How does South Africa rank in the Global Food Security Index?

As the year ends, I want to take a moment and reflect on South Africa’s standing on the global food security ladder.

As I have mentioned in the previous posts, food security is achieved when three objectives are met: (1) food is available; (2) food is accessible; and (3) food quality ensures appropriate nutritional uptake for all citizens at all times.

In 2019, South Africa ranked 48th  most food-secure country out of 113 countries measured in The Economist Global Food Security Index, which is a few inches up from the previous year.

This was relatively good, compared to BRICS countries – Brazil, Russia, India and China. For example, although South Africa’ average income – as ranked in gross national income per capita of 2018 – was 25 spots behind Russia, 23 behind China and 19 behind Brazil, the country’s food security status was quite comparable to other BRICS countries – Brazil, Russia, India, and China. In the Food Security Index, South Africa has ranked 13 spots behind China, nine spots behind Brazil, six spots behind Russia, and 24 spots ahead of India.

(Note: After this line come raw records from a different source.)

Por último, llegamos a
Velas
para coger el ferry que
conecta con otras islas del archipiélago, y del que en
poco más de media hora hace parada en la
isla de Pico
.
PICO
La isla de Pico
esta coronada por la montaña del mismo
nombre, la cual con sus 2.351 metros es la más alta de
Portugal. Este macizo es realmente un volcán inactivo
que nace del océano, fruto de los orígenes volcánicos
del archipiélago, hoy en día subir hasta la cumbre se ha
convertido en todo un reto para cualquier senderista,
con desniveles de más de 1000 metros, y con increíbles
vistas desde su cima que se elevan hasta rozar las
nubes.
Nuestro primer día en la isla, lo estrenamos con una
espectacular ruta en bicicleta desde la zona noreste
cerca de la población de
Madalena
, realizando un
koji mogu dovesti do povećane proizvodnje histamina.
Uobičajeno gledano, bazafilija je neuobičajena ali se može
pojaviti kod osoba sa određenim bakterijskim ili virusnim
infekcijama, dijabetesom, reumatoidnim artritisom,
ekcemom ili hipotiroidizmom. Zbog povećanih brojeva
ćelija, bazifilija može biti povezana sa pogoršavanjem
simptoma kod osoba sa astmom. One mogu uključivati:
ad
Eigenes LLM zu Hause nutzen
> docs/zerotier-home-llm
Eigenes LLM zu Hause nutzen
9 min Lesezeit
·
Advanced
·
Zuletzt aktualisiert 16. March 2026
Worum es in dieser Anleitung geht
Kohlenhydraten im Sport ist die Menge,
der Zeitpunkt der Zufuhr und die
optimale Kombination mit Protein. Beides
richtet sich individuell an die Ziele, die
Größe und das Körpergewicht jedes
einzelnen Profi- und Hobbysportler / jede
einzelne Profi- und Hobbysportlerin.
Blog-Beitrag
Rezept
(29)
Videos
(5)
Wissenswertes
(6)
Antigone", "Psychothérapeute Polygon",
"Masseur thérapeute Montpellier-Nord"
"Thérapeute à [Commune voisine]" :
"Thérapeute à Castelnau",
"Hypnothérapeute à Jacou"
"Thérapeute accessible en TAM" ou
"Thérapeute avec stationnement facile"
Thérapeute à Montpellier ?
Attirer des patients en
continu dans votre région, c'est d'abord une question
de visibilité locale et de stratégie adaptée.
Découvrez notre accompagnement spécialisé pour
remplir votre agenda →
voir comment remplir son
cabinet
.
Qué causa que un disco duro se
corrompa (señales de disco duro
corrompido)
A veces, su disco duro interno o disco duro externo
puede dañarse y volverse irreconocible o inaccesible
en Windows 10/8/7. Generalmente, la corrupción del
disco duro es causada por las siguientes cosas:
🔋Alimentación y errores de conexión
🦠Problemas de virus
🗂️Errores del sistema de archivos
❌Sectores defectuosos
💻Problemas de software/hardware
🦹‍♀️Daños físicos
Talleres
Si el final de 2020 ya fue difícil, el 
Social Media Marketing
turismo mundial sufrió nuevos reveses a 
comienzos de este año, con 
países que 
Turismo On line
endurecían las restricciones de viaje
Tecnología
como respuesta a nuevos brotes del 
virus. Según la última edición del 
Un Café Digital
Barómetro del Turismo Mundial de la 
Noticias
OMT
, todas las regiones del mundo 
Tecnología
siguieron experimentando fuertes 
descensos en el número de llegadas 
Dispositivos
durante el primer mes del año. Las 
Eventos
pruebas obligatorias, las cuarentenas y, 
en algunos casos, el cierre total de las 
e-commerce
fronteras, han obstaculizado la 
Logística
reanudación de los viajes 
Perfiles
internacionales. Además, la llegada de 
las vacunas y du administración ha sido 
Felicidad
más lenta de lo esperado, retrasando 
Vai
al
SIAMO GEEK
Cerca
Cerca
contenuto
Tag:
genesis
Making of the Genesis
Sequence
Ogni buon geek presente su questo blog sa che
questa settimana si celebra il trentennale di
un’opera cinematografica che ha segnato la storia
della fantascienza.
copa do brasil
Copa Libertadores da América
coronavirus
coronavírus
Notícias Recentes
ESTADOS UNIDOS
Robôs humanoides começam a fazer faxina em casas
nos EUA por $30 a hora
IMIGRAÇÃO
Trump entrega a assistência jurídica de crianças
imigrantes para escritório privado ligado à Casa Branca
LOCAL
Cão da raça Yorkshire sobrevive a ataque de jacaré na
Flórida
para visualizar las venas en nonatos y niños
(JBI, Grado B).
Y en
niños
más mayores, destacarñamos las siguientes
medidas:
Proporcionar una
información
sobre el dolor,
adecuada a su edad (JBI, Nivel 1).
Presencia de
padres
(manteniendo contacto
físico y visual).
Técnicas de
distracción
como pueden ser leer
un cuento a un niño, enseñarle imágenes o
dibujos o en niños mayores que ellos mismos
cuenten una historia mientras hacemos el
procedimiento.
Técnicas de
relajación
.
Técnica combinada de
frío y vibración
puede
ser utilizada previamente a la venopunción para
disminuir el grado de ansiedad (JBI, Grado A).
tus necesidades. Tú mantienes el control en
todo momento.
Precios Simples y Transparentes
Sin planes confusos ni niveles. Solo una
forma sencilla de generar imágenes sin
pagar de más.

What is worth reiterating is the fact that despite South Africa’s relatively lower average income compared to BRICS partners, the country still manages to punch above its weight in terms of food security. This is a testament to the country’s competitive agricultural sector, and its ability to supply food at a relatively lower cost and socio-economic initiatives.

Although the Food Security Index indicates South Africa is food secure, there are pockets of food insecurity within the country when you consider a household-level perspective. This speaks to the general inequality in the country, where some households are food secure, and a sizeable portion of other low-income households are not, primarily due to affordability. This scenario is more prevalent in Limpopo, KwaZulu-Natal and the Eastern Cape, according to Stats SA.

While there are a number of interventions that can assist in supporting households’ access to nutritious food, one form of intervention that can boost rural households’ income and therefore nutritious food, is job creation in the agricultural sector. There is anecdotal evidence in parts of the Eastern Cape that in areas where government and the private sector have collaborated in agricultural development, some level of success in terms of job creation could be achieved.

With agriculture having gained prominence as one of the sectors that could bring about rural economic development and job creation in South Africa, the government’s approach to realising this vision should be regionally focused. Meaning, the aforementioned provinces should be the key priority in resource allocation, as the frontiers of agricultural expansion. Such an approach not only makes sense in terms of reducing poverty but also in exploiting the potential of underutilised land, as well as targeting resources effectively.

Limpopo, KwaZulu-Natal and the Eastern Cape combined arguably have about 1.6 million to 1.8 million hectares of underutilised land which could be sustainably farmed for increased food security and livelihoods over the long term. This is according to a 2015 study by McKinsey Global Institute.

Admittedly, the current land governance system – communal land – has been cited as one of the hindrances in agricultural development in these provinces, as it hamstrings investment. Naturally, solving such matters can take a long time and land reform policy is still being debated across the country.

The near-term practical approach that could make a difference is structuring an innovative agricultural finance instrument – such as blended finance – which pulls in the capital and human capital from both private and public sectors.

In parts of the Eastern Cape, some agribusinesses are currently engaged in such arrangements with the provincial government and in areas where projects have been implemented, there has been some level of success. What is needed is designing programmes that are self-sustaining and viable where communities take ownership.

These are some of the approaches that are needed to boost household incomes and rural livelihoods in a manner that ensures nutritious foods are available in the near term and in the future. Meanwhile, broad developmental policies need to be put into operation.

*This essay included sections my Business Day column, which was published on 16 October 2019.